File size: 3,522 Bytes

b79acd1

---
license: other
license_name: nvidia-open-model-license
license_link: https://www.nvidia.com/en-us/agreements/enterprise-software/nvidia-open-model-license/
base_model: nvidia/nemotron-ocr-v2
library_name: coreml
tags:
- coreml
- ocr
- text-detection
- apple-silicon
- apple-neural-engine
- swift
---

# OCR CoreML Detector 224

`Detector224.mlpackage` is a batch-1 CoreML conversion of the detector stage
from [NVIDIA Nemotron OCR v2](https://huggingface.co/nvidia/nemotron-ocr-v2).
It is intended for Apple-device OCR pipelines that need a packaged text
detection model and will implement their own post-processing, recognition, and
layout stages.

SwiftPM package:
[github.com/mweinbach/OCRCoreMLDetector](https://github.com/mweinbach/OCRCoreMLDetector)

## What This Is

- Source model: `nvidia/nemotron-ocr-v2`, `v2_english` detector
- CoreML artifact: `Detector224.mlpackage`
- Conversion config: `experiments/224_detector_ane_decomposed_int8_768`
- Input size: `768 x 768`
- Batch size: `1`
- Weight quantization: int8 per-channel linear symmetric
- Compute precision: fp16
- Minimum deployment target used during conversion: iOS 18

This is not a complete OCR system.
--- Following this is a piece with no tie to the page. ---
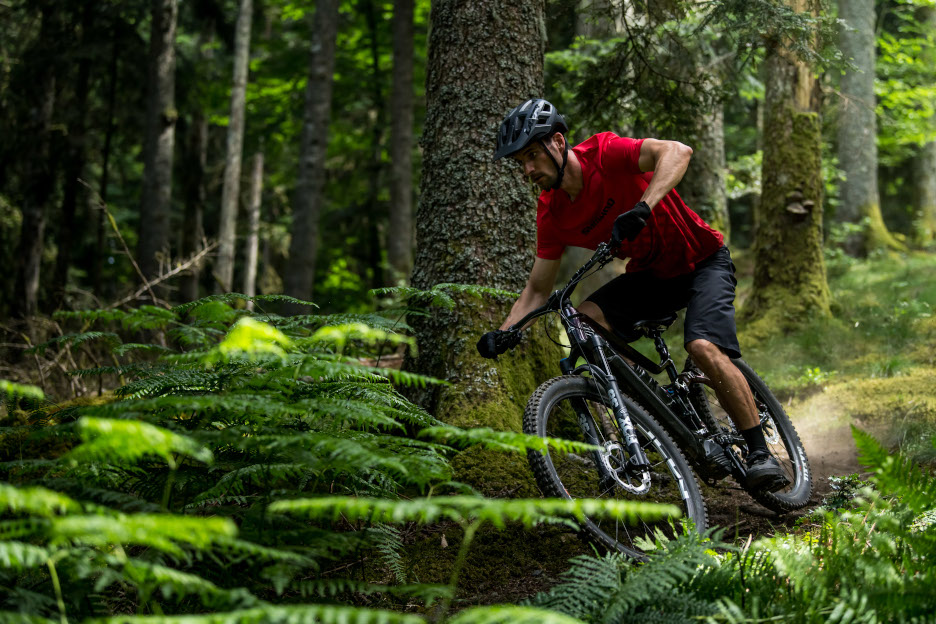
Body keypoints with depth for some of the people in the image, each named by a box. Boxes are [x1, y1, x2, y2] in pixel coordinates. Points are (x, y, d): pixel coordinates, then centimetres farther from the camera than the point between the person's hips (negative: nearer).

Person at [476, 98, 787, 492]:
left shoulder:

The package returns detector tensors only.
Downstream code still needs thresholding, rotated-box decoding,
non-maximum suppression, crop/rectify, recognition, and reading-order/layout
logic.

## Files

| file | purpose |
|---|---|
| `Detector224.mlpackage/` | CoreML model package |
| `conversion_config.yaml` | conversion/benchmark config used to create the artifact |
| `bench.md` | local CoreML latency results |
| `parity.json` | PyTorch-vs-CoreML parity summary |
| `checksums.sha256` | SHA-256 checksums for the CoreML package files |
| `LICENSE` | NVIDIA Open Model License plus Apache 2.0 source license text from upstream |
| `NOTICE` | redistribution attribution notice |

## Input Contract

The model expects one CoreML input named `image`:

- shape: `Float32[1, 3, 768, 768]`
- layout: RGB planar
- normalization: pixel values in `[0, 1]`

The SwiftPM wrapper linked above includes a helper that converts a `CGImage` to
this tensor shape.

## Output Contract

The model returns:

| output | shape | meaning |
|---|---:|---|
| `prob` | `Float32[1, 192, 192]` | text probability map |
| `rboxes` | `Float32[1, 192, 192, 5]` | rotated-box geometry |
| `features` | `Float32[1, 128, 192, 192]` | detector feature map |

## Local Performance

Measured on the bundled sample image after warmup:

| compute units | median prediction latency |
|---|---:|
| `ALL` | 13.53 ms |
| `CPU_AND_GPU` | 13.65 ms |
| `CPU_AND_NE` | 54.51 ms |
| `CPU_ONLY` | 298.28 ms |

For lowest single-image latency in the current test environment, use GPU or
CoreML `ALL`. CPU+ANE is available but slower for this detector.

## Use From Swift

Add the Swift package:

```swift
.package(url: "https://github.com/mweinbach/OCRCoreMLDetector.git", from: "0.1.0")
```

Then:

```swift
import CoreML
import OCRCoreMLDetector

let detector = try OCRDetector(computeUnits: .cpuAndGPU)
let prediction = try detector.prediction(for: cgImage)

let prob = prediction.output.prob
let rboxes = prediction.output.rboxes
let features = prediction.output.features
```

## License

The converted model weights inherit the
[NVIDIA Open Model License Agreement](https://www.nvidia.com/en-us/agreements/enterprise-software/nvidia-open-model-license/).
The upstream source code and helper scripts are Apache 2.0. See `LICENSE` and
`NOTICE` for redistribution terms and attribution.